Her letters at that time, however, told a different story, one involving a series of “bad falls…
Christina’s balance soon worsened to the point that it was unsafe for her to look up without having a firm grip on something to steady her. Although she was still able to walk, her crablike gait forced her to use the entire width of the road when ambulating. Her mother made her kneepads to wear under her skirt as protection against her many falls. Her hands as yet unaffected were capable of the intricate work of a talented seamstress…

By the time she reached 26, Christina could walk only 3 or 4 steps without assistance, and her hands had become so misshapen and unsteady she had to use her elbows, knees, and wrists to do those things formerly done with her hands. Offers of help were gently but firmly refused. By the end of her fifth decade, she had lost the ability to stand and had to crawl to get where she wanted to go, though her mind continued to be as sharp as ever…

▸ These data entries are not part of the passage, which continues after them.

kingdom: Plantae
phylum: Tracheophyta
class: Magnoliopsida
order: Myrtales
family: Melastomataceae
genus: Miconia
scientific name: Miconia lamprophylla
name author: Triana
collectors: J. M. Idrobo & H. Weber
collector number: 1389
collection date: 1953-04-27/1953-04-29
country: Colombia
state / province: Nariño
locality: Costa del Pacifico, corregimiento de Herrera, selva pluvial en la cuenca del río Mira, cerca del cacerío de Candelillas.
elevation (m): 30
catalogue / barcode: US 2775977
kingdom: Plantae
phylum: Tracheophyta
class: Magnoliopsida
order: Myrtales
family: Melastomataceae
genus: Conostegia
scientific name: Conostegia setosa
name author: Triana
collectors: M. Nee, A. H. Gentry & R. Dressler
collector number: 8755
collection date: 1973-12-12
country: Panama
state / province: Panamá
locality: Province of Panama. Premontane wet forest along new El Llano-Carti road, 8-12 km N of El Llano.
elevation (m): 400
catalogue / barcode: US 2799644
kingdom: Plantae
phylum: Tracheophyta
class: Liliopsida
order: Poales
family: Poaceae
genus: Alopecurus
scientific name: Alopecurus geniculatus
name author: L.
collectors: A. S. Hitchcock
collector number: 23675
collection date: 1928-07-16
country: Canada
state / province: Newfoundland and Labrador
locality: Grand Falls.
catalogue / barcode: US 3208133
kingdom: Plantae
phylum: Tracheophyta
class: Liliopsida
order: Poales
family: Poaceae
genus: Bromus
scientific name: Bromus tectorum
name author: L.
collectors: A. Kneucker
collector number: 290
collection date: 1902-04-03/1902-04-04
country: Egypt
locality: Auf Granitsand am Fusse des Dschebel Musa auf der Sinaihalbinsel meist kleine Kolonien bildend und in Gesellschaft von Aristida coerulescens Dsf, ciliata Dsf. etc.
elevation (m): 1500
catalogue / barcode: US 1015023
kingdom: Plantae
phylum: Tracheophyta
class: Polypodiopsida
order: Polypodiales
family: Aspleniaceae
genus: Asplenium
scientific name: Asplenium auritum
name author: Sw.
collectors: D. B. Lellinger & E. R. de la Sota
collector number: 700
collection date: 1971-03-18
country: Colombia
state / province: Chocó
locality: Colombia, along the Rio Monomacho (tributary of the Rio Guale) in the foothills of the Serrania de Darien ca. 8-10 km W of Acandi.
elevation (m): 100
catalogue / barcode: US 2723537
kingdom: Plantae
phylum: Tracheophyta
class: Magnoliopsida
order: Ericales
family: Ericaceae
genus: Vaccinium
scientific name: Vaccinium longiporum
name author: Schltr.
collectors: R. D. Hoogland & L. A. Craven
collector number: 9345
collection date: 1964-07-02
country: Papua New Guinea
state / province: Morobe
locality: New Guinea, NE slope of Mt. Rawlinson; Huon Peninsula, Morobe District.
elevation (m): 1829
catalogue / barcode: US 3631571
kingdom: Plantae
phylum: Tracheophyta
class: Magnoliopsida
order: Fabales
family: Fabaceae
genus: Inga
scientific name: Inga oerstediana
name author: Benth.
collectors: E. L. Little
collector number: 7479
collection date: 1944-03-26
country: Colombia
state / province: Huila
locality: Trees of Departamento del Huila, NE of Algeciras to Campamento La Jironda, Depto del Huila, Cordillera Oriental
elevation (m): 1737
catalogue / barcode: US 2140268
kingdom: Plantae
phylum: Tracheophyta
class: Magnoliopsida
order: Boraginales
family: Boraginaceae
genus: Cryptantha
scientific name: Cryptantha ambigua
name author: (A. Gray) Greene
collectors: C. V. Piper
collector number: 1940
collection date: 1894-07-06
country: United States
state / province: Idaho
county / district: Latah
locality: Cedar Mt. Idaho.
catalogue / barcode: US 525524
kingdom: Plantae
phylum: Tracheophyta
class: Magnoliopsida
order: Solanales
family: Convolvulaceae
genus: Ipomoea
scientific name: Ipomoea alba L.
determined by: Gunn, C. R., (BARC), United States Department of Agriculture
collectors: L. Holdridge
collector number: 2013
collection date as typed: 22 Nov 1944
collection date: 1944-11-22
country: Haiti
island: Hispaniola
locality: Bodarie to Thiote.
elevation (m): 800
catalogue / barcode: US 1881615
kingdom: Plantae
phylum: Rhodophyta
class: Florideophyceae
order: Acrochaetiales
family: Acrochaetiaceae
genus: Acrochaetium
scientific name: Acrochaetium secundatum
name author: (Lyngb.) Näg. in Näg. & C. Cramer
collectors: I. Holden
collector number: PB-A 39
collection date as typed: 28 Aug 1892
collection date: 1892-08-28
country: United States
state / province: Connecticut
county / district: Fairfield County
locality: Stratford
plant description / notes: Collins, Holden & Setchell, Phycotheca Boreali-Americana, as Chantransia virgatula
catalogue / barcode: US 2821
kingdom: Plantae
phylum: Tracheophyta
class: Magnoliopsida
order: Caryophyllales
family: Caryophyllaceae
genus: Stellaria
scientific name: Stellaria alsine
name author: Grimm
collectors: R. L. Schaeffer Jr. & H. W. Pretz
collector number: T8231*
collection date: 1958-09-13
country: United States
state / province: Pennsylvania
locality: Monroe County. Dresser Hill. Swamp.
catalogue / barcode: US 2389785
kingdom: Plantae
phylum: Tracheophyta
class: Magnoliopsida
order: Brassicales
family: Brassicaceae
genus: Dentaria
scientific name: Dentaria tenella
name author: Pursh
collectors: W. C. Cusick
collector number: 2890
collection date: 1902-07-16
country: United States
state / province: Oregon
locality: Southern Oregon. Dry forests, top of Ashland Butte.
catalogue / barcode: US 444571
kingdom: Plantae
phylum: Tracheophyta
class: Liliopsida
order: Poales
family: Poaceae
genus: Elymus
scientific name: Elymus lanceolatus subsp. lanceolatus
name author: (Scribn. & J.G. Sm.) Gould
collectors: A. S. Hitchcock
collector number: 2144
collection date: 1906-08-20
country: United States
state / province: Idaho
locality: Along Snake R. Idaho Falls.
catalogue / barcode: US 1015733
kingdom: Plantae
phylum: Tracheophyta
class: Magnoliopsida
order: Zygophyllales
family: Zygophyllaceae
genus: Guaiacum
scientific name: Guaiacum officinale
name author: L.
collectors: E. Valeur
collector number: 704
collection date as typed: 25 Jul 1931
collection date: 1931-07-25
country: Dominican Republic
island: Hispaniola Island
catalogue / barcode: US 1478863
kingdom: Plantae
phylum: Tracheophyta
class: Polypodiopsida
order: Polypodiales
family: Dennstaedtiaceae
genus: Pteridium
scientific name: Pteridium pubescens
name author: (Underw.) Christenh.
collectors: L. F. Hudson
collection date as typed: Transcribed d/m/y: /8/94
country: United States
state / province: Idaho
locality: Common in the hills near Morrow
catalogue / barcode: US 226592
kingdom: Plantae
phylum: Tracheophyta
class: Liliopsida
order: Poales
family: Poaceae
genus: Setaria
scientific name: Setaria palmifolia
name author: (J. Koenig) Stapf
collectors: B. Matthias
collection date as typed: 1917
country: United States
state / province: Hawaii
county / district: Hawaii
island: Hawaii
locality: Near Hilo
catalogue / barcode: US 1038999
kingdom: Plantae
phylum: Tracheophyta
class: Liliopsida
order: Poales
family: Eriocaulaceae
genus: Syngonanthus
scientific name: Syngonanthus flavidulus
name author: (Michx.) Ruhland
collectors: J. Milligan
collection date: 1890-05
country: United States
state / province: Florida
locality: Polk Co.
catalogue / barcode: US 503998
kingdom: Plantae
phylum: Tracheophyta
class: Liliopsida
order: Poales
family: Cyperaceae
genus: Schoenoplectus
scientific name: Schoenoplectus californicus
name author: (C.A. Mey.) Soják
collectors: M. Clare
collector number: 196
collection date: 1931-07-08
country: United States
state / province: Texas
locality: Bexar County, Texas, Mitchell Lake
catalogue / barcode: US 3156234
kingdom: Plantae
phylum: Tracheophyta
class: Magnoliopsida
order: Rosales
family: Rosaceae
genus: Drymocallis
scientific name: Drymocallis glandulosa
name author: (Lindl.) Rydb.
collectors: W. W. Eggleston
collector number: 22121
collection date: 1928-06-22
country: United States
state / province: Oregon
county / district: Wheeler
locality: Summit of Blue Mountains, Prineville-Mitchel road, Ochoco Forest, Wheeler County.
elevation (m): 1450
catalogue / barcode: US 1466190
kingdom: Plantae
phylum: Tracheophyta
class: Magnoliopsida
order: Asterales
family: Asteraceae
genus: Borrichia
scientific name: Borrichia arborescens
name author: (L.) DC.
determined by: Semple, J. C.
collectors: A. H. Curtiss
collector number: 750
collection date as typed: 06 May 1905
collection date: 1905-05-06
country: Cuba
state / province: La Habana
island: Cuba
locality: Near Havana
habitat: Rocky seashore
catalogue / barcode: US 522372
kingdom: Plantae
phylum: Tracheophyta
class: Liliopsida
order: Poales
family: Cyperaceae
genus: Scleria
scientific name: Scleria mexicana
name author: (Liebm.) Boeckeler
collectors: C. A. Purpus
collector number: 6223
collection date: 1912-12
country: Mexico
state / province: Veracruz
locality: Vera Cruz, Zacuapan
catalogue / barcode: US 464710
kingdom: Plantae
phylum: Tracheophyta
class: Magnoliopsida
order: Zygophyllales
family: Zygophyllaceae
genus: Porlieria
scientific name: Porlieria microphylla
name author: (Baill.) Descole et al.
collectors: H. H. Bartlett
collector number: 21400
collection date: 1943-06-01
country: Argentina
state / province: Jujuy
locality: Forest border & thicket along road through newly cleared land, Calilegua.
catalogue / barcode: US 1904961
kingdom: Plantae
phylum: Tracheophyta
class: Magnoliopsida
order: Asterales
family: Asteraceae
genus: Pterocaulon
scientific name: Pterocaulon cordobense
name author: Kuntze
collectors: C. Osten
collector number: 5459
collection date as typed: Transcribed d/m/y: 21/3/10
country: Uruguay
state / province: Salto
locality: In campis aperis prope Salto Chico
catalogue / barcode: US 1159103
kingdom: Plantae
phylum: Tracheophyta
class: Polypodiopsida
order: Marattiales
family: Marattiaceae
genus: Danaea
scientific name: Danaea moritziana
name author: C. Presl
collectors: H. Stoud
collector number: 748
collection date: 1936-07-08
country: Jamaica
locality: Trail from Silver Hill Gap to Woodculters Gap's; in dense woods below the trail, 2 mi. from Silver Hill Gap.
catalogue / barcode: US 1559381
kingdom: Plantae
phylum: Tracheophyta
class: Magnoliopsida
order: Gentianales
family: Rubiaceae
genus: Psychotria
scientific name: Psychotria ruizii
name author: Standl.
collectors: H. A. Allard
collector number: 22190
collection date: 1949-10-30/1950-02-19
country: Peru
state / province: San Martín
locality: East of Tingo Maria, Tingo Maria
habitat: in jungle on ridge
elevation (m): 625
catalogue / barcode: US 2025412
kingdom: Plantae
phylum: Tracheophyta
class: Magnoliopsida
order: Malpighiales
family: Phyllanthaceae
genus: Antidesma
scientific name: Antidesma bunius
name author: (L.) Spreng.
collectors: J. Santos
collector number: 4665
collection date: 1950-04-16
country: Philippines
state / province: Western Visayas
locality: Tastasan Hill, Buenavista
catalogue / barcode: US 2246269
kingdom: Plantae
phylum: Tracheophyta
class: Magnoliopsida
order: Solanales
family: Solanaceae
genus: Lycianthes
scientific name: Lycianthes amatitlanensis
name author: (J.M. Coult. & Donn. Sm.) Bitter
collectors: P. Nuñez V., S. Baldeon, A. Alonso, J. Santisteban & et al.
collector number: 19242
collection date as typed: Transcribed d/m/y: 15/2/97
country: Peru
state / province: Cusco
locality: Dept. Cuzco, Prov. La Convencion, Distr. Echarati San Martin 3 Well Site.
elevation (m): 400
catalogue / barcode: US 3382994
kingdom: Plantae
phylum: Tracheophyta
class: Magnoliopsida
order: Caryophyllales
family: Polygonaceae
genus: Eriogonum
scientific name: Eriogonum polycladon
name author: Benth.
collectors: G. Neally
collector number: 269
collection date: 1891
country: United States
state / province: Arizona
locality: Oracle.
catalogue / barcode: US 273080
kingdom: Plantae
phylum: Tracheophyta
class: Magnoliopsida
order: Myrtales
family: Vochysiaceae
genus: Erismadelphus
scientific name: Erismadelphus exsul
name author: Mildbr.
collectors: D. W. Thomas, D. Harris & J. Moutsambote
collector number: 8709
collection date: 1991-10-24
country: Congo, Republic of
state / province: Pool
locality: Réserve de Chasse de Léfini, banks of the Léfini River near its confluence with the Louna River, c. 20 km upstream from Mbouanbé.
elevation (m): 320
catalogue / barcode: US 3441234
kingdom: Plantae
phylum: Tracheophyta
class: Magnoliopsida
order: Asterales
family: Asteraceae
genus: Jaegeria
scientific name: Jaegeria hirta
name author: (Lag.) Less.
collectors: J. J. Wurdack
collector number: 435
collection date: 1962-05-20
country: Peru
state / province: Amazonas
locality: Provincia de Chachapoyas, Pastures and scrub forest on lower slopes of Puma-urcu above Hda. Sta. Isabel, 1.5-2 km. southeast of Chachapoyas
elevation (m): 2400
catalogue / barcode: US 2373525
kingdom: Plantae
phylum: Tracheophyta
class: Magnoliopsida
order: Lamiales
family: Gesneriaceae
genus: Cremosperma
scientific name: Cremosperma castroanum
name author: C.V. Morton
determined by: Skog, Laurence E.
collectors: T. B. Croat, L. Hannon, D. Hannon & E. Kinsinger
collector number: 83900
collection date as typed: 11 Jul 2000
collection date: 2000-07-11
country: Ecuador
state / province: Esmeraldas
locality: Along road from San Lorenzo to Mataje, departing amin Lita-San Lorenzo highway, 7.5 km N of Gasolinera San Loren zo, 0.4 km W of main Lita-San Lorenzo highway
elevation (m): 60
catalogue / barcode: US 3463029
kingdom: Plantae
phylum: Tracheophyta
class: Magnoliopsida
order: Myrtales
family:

When she was 56, she developed a severe illness thought to have been pneumonia. One evening, while recuperating, she sat with one leg stretched out beneath a stove and fell asleep. When she awoke, the heat from the fire had seared the flesh from her withered leg. The third-degree burn healed slowly in response to repeated application of cod liver oil….

Having eliminated these possibilities, only one of the hereditary motor and sensory neuropathies remains as Christina’s probable diagnosis—one that presents in childhood and follows a slowly progressive course over the life of the patient—in short, “Charcot-Marie-Tooth disease.”